If there's one thing I love, it's going to places where I don't know anyone.

I love going to bars and venues where, lubricated by stimulating libations, my mind can fantasize about the people I meet, imagining their lives and guessing their habits.

In short, I try to capture fragments of conversations, observe postures, scrutinize walks, and vivisect movements.

Near the river that cuts through the city where I live, there's a perfect place to indulge in this little habit of mine: a Bocci Club. I rarely meet people there whose lives, deaths, and miracles I already know, and, moreover, it offers the advantage, given the rather elderly clientele, of providing a wide spectrum of life upon which to exercise my quirky imagination.

I remember a gentleman I saw several times who immediately caught my attention: always on the sidelines, very well-dressed, meticulously shaved face, melancholic air, and measured and deliberate movements. He had something aristocratic and detached about him that starkly contrasted with the modus operandi of the other patrons.

And then one afternoon (or perhaps it was an evening), a friend of that gentleman (half tipsy and quite noisy) sat at the table with him, and together, they recounted anecdotes from their youth: and what anecdotes!
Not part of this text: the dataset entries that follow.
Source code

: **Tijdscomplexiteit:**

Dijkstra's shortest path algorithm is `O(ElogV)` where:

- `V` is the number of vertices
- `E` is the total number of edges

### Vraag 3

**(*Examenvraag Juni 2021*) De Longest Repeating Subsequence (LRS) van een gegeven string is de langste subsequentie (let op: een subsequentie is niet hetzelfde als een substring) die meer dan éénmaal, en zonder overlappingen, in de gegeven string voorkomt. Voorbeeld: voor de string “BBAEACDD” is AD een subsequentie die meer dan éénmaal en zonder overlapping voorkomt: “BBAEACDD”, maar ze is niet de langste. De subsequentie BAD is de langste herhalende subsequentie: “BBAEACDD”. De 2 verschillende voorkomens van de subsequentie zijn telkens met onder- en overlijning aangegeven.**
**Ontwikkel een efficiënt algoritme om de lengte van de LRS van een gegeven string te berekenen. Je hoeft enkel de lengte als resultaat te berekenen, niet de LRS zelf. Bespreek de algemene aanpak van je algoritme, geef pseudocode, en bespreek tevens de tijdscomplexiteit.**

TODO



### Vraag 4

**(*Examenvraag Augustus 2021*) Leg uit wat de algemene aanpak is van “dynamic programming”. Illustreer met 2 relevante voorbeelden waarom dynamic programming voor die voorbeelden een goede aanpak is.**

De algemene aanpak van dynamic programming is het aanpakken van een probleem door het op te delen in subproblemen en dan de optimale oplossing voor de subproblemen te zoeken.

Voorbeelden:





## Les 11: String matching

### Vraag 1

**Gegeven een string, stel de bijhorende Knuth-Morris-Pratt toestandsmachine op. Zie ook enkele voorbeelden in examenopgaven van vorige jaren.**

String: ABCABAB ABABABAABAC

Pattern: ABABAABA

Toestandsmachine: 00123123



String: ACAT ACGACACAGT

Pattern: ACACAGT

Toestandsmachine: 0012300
Daring romantic adventures, explosive harvests, boat races on the Ticino.

In short, "my" haughty fallen nobleman had been a merry and reckless Harlequin, dedicated, to quote Thoreau, to "sucking the marrow out of life" like a fervent reveler.

Just like that gentleman, Jean Cocteau spent a large part of his life as a flamboyant leading character on the boards of a festive and colorful stage: of highly privileged birth, his entry into the literary and artistic circle of Belle Epoque Paris happened soon and, so to speak, quite naturally.

Actor, poet, painter, animator, playwright, novelist, presenter, mediator between the arts; the living paradigm of the activism and multidisciplinarity that characterized the figure of the artist in the first decades of the 20th century. An insatiable and inexhaustible hunger for stimuli and knowledge that led him, after the Second World War, to also venture into the profession of film director.

But perhaps this continuous juggling of a thousand works to be done, a thousand commitments to honor, and a thousand relationships to nurture, harmed, in terms of quality, his artistic production which was certainly at a high level, but as a novelist, he was not Proust (or Gide), as a painter, he was not Picasso, as a poet, he was not Apollinaire (or Eluard or Prevert), as an actor and playwright, he was not Artaud, and so forth.

And then, in 1954, at the age of 65, Cocteau published "Clair-Obscur," a collection of poems.

How strange it is to read this work!

Cocteau, always an agitator of crowds, instigator of provocations, seeker of novelty, here assumes the composure and simplicity of a moderate symbolist who, through simple images and essential ideas, sits at a Bocci Club table and lets the heartache and the spleen of an aging man be intuited.

Very brief compositions (many do not exceed two quatrains), polished and round, which, if compared to his youthful works, have an immediacy and a stunning straightforwardness.

References to symbols and characters from classic literature are not lacking, and for this reason, besides the already mentioned fleetingness, they somehow recall the creations of early Mandelstam, a Jewish-Russian poet and pinnacle, along with Akhmatova, of Acmeism.

However, if Mandelstam used the fine wood of classicism to create small artifacts with precise and defined shapes where the mists of Symbolism dissipated and the poet's hand was "invisible," Cocteau crafts his miniatures with a troubled heart, questioning his entire life and giving the distinct impression that he is somehow pervaded by a great regret for a wasted life, a greatly incomplete artistic work.

Against all odds, Cocteau presents himself as a defeated man. “Clair-Obscur,” but the shadows far outweigh the lights, as is quite natural and understandable for someone who (not a minor fact) feels their life slipping away.

Yet, precisely for this reason, precisely because it shows us the heart swollen with anguish and fear without filters and unnecessary embellishments, this collection of poems acquires a precious and poignant value and grace.

In this book, there are no daring images or astonishing verses, no hyperbolic fantasies or brilliant inventions. No. There remains only the figure of an old actor who slowly, before us, removes the heavy makeup from his face and whispers his last confessions, his definitive testament.

As for me, that day at the Bocci Club I would have liked to approach the two gentlemen and more clearly capture the secrets they were confiding (and if only I had been more tipsy, I probably would have ventured).

But, in the end, I'm glad I didn't. That afternoon (assuming it wasn't an evening) was their afternoon, and it was beautiful to see, from a distance, that gentleman so composed and taciturn, gradually, while talking to his friend, spread his lips in a magnificent smile.